Corporation tax collection grew a mere 2per cent between April 1 and June 18 year- on- year, indicating sluggish economic recovery.
Corporation tax yielded Rs.55,000 crore in this period, a finance ministry official told Business Standard. Experts said poor corporation tax collection growth reflects persistently weak profitability and output, besides sluggish demand in the economy.
While direct tax collections posted a 22 per cent growth at Rs. 1.2 lakh crore, it could be attributed to buoyant growth in personal income tax because of changes in the advance tax collection rules. Of the total direct tax collection, Rs.64,000 crore came from personal income tax, representing a growth of 48 per cent.

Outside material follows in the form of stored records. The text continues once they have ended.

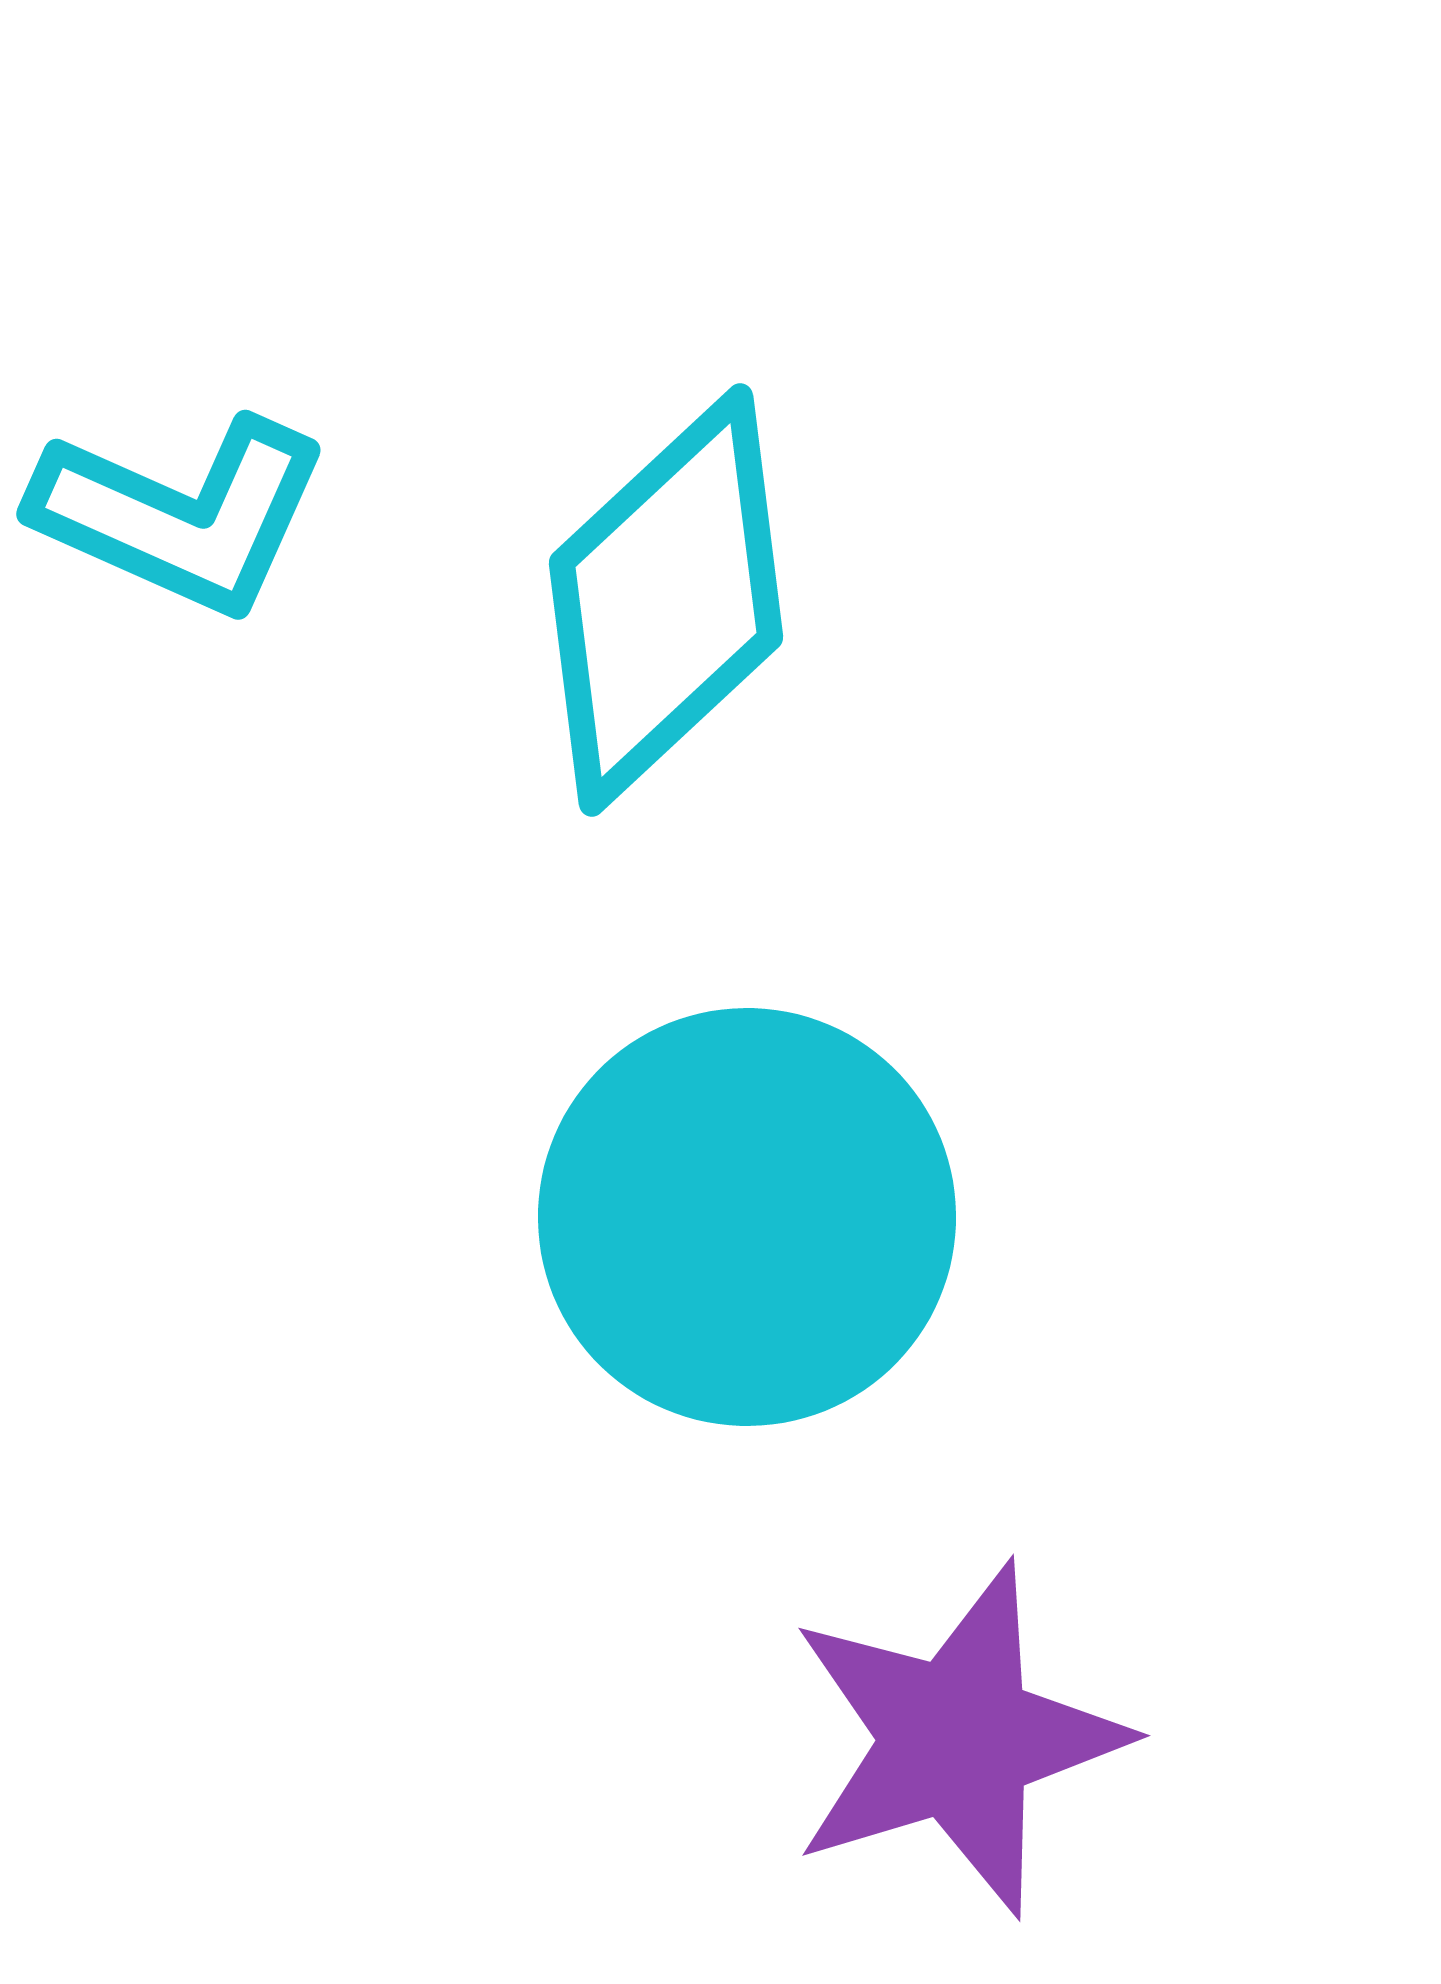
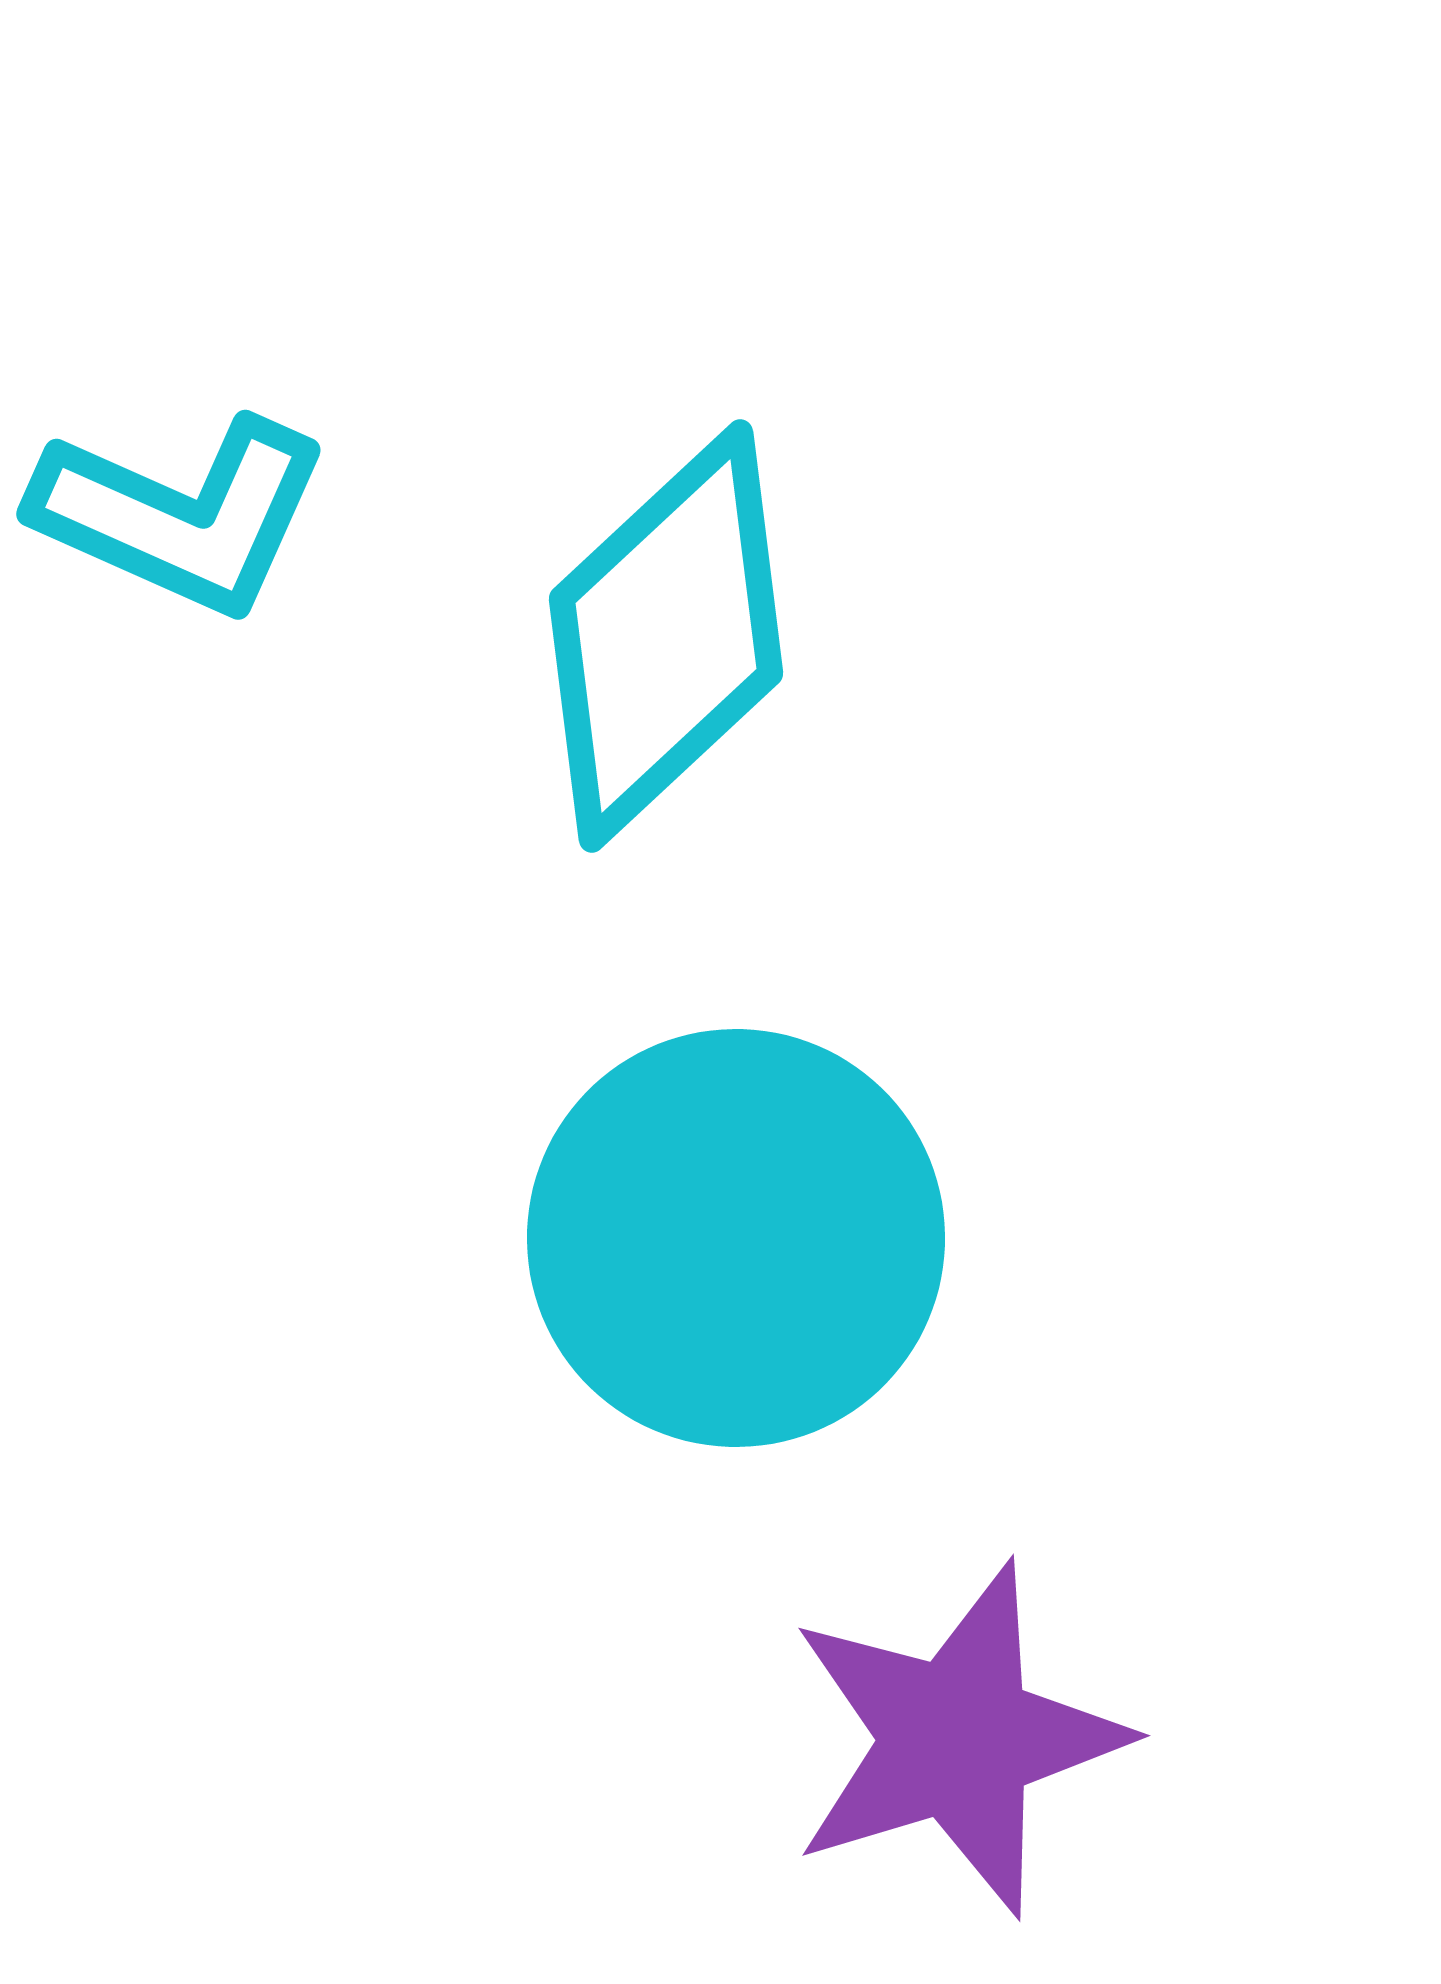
cyan diamond: moved 36 px down
cyan circle: moved 11 px left, 21 px down
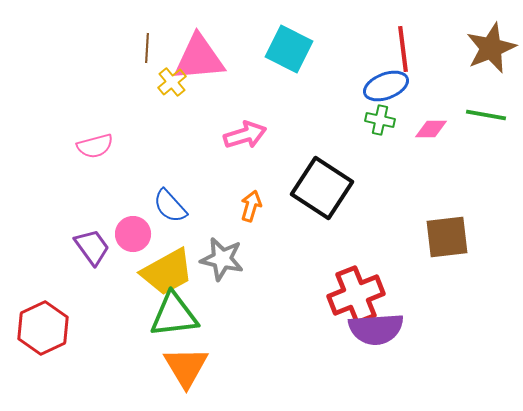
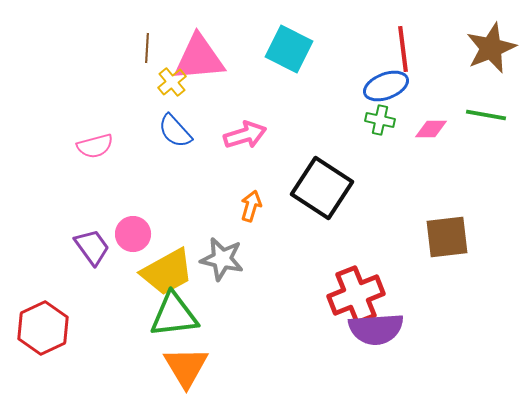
blue semicircle: moved 5 px right, 75 px up
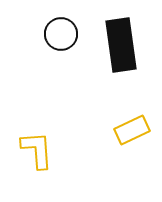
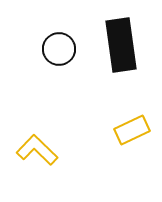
black circle: moved 2 px left, 15 px down
yellow L-shape: rotated 42 degrees counterclockwise
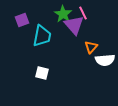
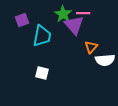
pink line: rotated 64 degrees counterclockwise
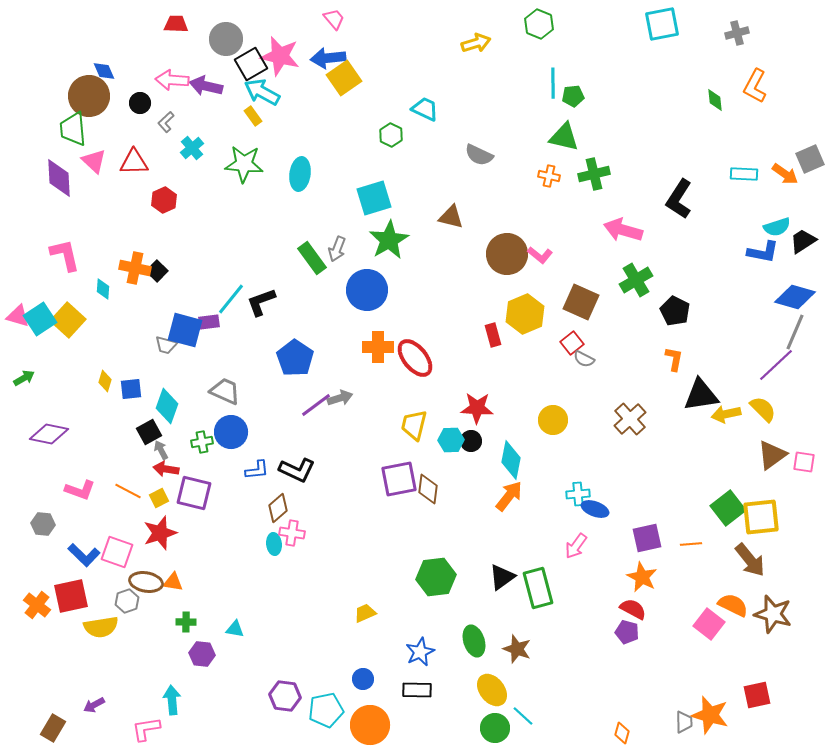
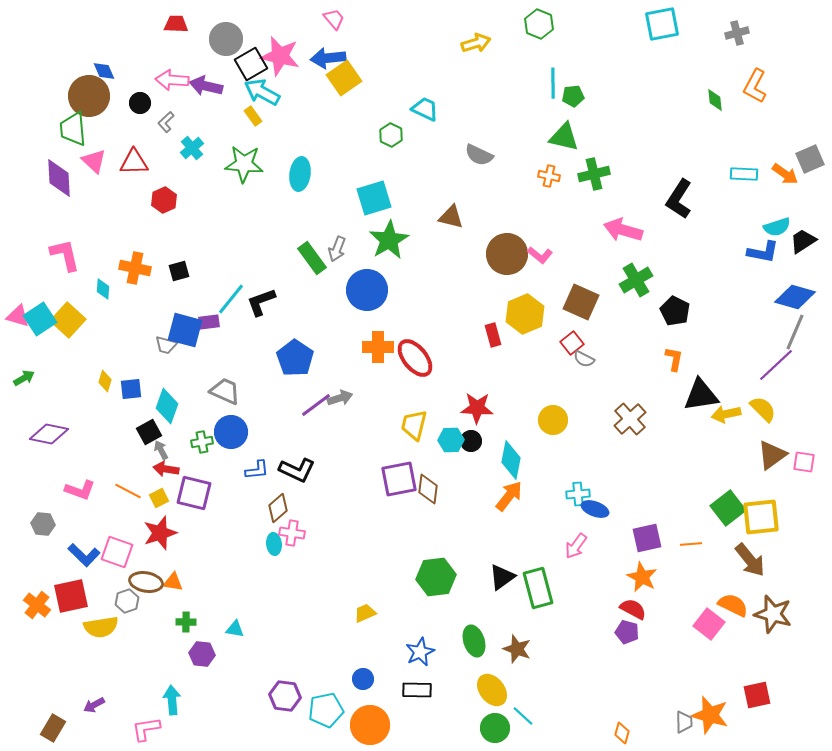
black square at (157, 271): moved 22 px right; rotated 30 degrees clockwise
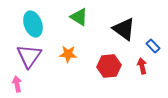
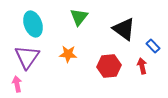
green triangle: rotated 36 degrees clockwise
purple triangle: moved 2 px left, 1 px down
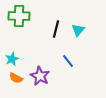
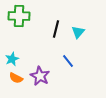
cyan triangle: moved 2 px down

The official said while 22 per cent growth in direct taxes was unusually high for Q1, corporation tax growth of 2 per cent was unusually low. “ Corporation tax growth in the first quarter has been unusually low. This indicates that all is still not well with the corporate side of economy,” said the official.
Although not comparable, corporation tax collections grew 10.5 per cent during April- August 2015- 16 year- on- year.
Other economic indicators also do not paint a very happy picture. The index of industrial production contracted 0.8 per cent in April, dragged by the manufacturing sector which fell 3.1 per cent over the same month in 2015.
India’s economy grew 7.6 per cent in 2015- 16 from 7.2 per cent in the previous year, outpacing China. However, the numbers have come under a scanner for disconnect with other economic indicators. The government expects gross domestic product to be in the range of 7- 7.75 per cent in the current financial year.
“The tepid 2 per cent corporation tax collection growth indicates that volume growth remains weak, corporate profitability numbers are yet to pick up and demand remains sluggish,” said Soumya Kanti Ghosh, chief economic advisor, State Bank of India.